Document segment below:

Readers' Forum for 6/28

June 27, 2009 06:49 pm

No justification for calls to censor Toles

This is in response to Van Cottom’s latest contribution. In a letter published June 10, Mr. Cottom stated that the editorial cartoons of Mr. Tom Toles were both “unnecessary, and generally demeaning to your readership”, and went on to ask “that the Tribune-Star cease featuring this degrading material.”
When called on this blatant encouragement of censorship by another letter writer, he then changed his story. Now, he states that he only wants the cartoons removed because they are “inappropriate” for the children that he teaches to read from the Tribune-Star, not because he wishes to stifle any thought, opinion or idea that is different than his own. I’d like to remind Mr. Cottom that subscribers who pay to receive the paper tend to be adults, not children. Therefore the content tends to be geared toward adults.

End of Document segment.

What you should do |
In the forum letter on calls to censor Toles, on what date was Mr. Cottom's earlier letter published?

Dataset section below:

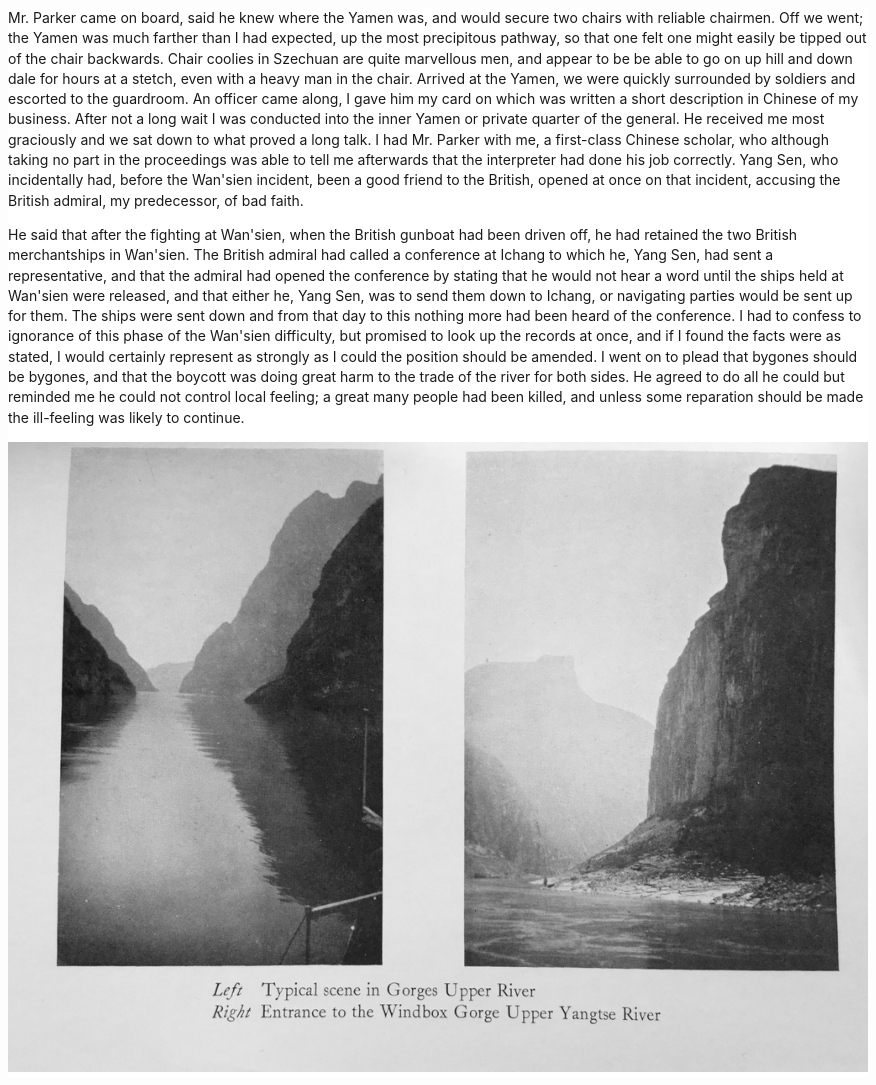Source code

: Mr. Parker came on board, said he knew where the Yamen was, and would secure two chairs with reliable chairmen. Off we went; the Yamen was much farther than I had expected, up the most precipitous pathway, so that one felt one might easily be tipped out of the chair backwards. Chair coolies in Szechuan are quite marvellous men, and appear to be be able to go on up hill and down dale for hours at a stetch, even with a heavy man in the chair. Arrived at the Yamen, we were quickly surrounded by soldiers and escorted to the guardroom. An officer came along, I gave him my card on which was written a short description in Chinese of my business. After not a long wait I was conducted into the inner Yamen or private quarter of the general. He received me most graciously and we sat down to what proved a long talk. I had Mr. Parker with me, a first-class Chinese scholar, who although taking no part in the proceedings was able to tell me afterwards that the interpreter had done his job correctly. Yang Sen, who incidentally had, before the Wan'sien incident, been a good friend to the British, opened at once on that incident, accusing the British admiral, my predecessor, of bad faith.

He said that after the fighting at Wan'sien, when the British gunboat had been driven off, he had retained the two British merchantships in Wan'sien. The British admiral had called a conference at Ichang to which he, Yang Sen, had sent a representative, and that the admiral had opened the conference by stating that he would not hear a word until the ships held at Wan'sien were released, and that either he, Yang Sen, was to send them down to Ichang, or navigating parties would be sent up for them. The ships were sent down and from that day to this nothing more had been heard of the conference. I had to confess to ignorance of this phase of the Wan'sien difficulty, but promised to look up the records at once, and if I found the facts were as stated, I would certainly represent as strongly as I could the position should be amended. I went on to plead that bygones should be bygones, and that the boycott was doing great harm to the trade of the river for both sides. He agreed to do all he could but reminded me he could not control local feeling; a great many people had been killed, and unless some reparation should be made the ill-feeling was likely to continue.

![](../img/ch18_Yangtzee.jpg)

End of Dataset section.

Answer space |
June 10